(Data excerpts)
▼▼▼
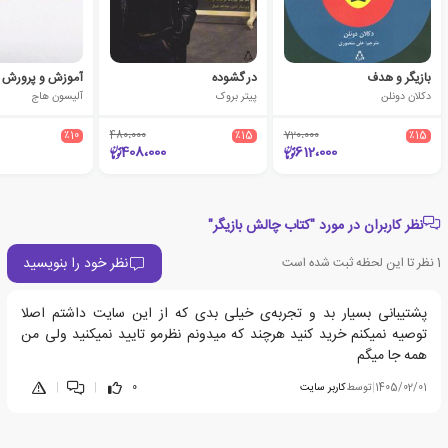
بازیگر و هدف
در گشوده
دکلان دونلن
پیتر بروک
آلیسون هاج
٪10
480،000
٪15
720،000
٪15
408،000
612،000
نظر کاربران در مورد "کتاب چالش بازیگر"
نظر خود را بنویسید
1
نظر تا این لحظه ثبت شده است
پشتیبانی بسیار بد و تجربه‌ی خیلی بدی که از این سایت داشتم اصلا
توصیه نمیکنم خرید کنید هرچند که میدونم نظرمو تایید نمیکنید ولی من
همه جا میگم
1405/02/01
|
توسط
کاربر سایت
0
|
|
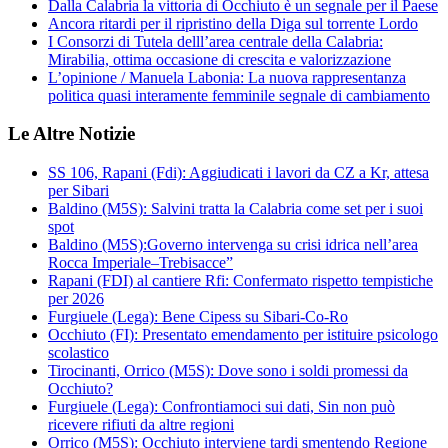
Dalla Calabria la vittoria di Occhiuto è un segnale per il Paese
Ancora ritardi per il ripristino della Diga sul torrente Lordo
I Consorzi di Tutela delll’area centrale della Calabria:
Mirabilia, ottima occasione di crescita e valorizzazione
L’opinione / Manuela Labonia: La nuova rappresentanza
politica quasi interamente femminile segnale di cambiamento
Le Altre Notizie
SS 106, Rapani (Fdi): Aggiudicati i lavori da CZ a Kr, attesa
per Sibari
Baldino (M5S): Salvini tratta la Calabria come set per i suoi
spot
Baldino (M5S):Governo intervenga su crisi idrica nell’area
Rocca Imperiale–Trebisacce”
Rapani (FDI) al cantiere Rfi: Confermato rispetto tempistiche
per 2026
Furgiuele (Lega): Bene Cipess su Sibari-Co-Ro
Occhiuto (FI): Presentato emendamento per istituire psicologo
scolastico
Tirocinanti, Orrico (M5S): Dove sono i soldi promessi da
Occhiuto?
Furgiuele (Lega): Confrontiamoci sui dati, Sin non può
ricevere rifiuti da altre regioni
Orrico (M5S): Occhiuto interviene tardi smentendo Regione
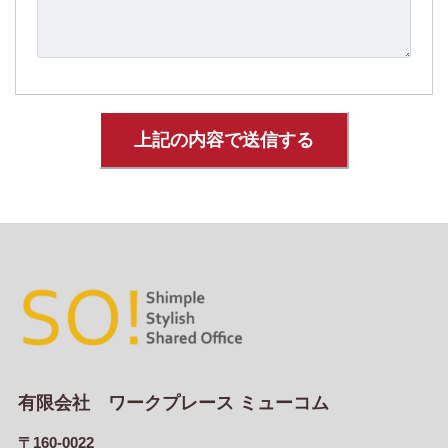
有限会社 ワークプレース ミューコム
〒160-0022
▲▲▲
__EXERCISE INSTRUCTIONS__.
Exact duplicates of all the entries are required, and no image may appear in them.

__RESPONSE__.
بازیگر و هدف
در گشوده
دکلان دونلن
پیتر بروک
آلیسون هاج
٪10
480،000
٪15
720،000
٪15
408،000
612،000
نظر کاربران در مورد "کتاب چالش بازیگر"
نظر خود را بنویسید
1
نظر تا این لحظه ثبت شده است
پشتیبانی بسیار بد و تجربه‌ی خیلی بدی که از این سایت داشتم اصلا
توصیه نمیکنم خرید کنید هرچند که میدونم نظرمو تایید نمیکنید ولی من
همه جا میگم
1405/02/01
|
توسط
کاربر سایت
0
|
|
Dalla Calabria la vittoria di Occhiuto è un segnale per il Paese
Ancora ritardi per il ripristino della Diga sul torrente Lordo
I Consorzi di Tutela delll’area centrale della Calabria:
Mirabilia, ottima occasione di crescita e valorizzazione
L’opinione / Manuela Labonia: La nuova rappresentanza
politica quasi interamente femminile segnale di cambiamento
Le Altre Notizie
SS 106, Rapani (Fdi): Aggiudicati i lavori da CZ a Kr, attesa
per Sibari
Baldino (M5S): Salvini tratta la Calabria come set per i suoi
spot
Baldino (M5S):Governo intervenga su crisi idrica nell’area
Rocca Imperiale–Trebisacce”
Rapani (FDI) al cantiere Rfi: Confermato rispetto tempistiche
per 2026
Furgiuele (Lega): Bene Cipess su Sibari-Co-Ro
Occhiuto (FI): Presentato emendamento per istituire psicologo
scolastico
Tirocinanti, Orrico (M5S): Dove sono i soldi promessi da
Occhiuto?
Furgiuele (Lega): Confrontiamoci sui dati, Sin non può
ricevere rifiuti da altre regioni
Orrico (M5S): Occhiuto interviene tardi smentendo Regione
有限会社 ワークプレース ミューコム
〒160-0022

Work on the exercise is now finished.